[Reading passage — start]

And since benign heaven
Made to be born so rare a thing
In the sweet feminine sex,
And in a place hitherto so barbarous,
 
Denisot boasts himself happy
To have forgotten his own land
And remained a traveller
For three years in your England,
And to have known your eyes
From which gracious cupids
Softly dart their arrows
Against those who look on you.
 
Indeed sometimes [he boasts] of having
So raised up his own littleness
That with the tool of his own talent
He polished up your youthfulness,
Opening to you the fair secrets
Of the ancient Latins and Greeks,
Whose honour is renewed
In your new muse.
 
Ah, since the spirits
Of England and of France,
Bound in a league, have taken up
Arms against ignorance,
And since our kings have become,
Instead of enemies, perfect friends
Killing cruel war
Through a mutual peace,
 
May it come about that one of you,
Swimming the passage of the sea,
Might join herself with some one of us
In a foreign marriage;
Then your precocious writings
Will see themselves rewarded
With a song better played,
Which will announce your wedding.

[Reading passage — finish]
[Data excerpt — start]

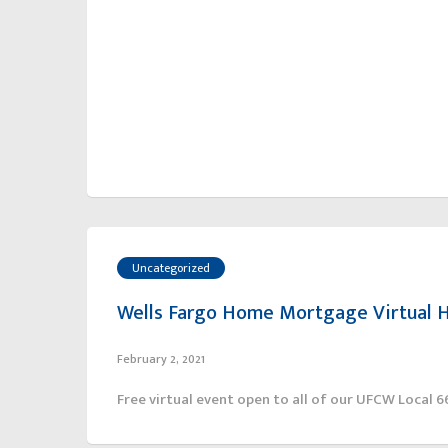
Uncategorized
Wells Fargo Home Mortgage Virtual 
February 2, 2021
Free virtual event open to all of our UFCW Local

[Data excerpt — finish]

Task 1
List each statement in the poem that opens with the word "since."
Task 2
Summarize the poem in two sentences.

Task response 1
1. "since benign heaven / Made to be born so rare a thing / In the sweet feminine sex, / And in a place hitherto so barbarous"
2. "since the spirits / Of England and of France, / Bound in a league, have taken up / Arms against ignorance"
3. "since our kings have become, / Instead of enemies, perfect friends / Killing cruel war / Through a mutual peace"

Task response 2
Denisot boasts that he is happy to have spent three years in England, known the addressee's eyes, and polished her youthful talent by opening to her the secrets of the ancient Latins and Greeks. Because England and France are now allied against ignorance and their kings have become friends at peace, the poem wishes that one of the English women might cross the sea to marry one of the French, so that her early writings would be rewarded with a song announcing the wedding.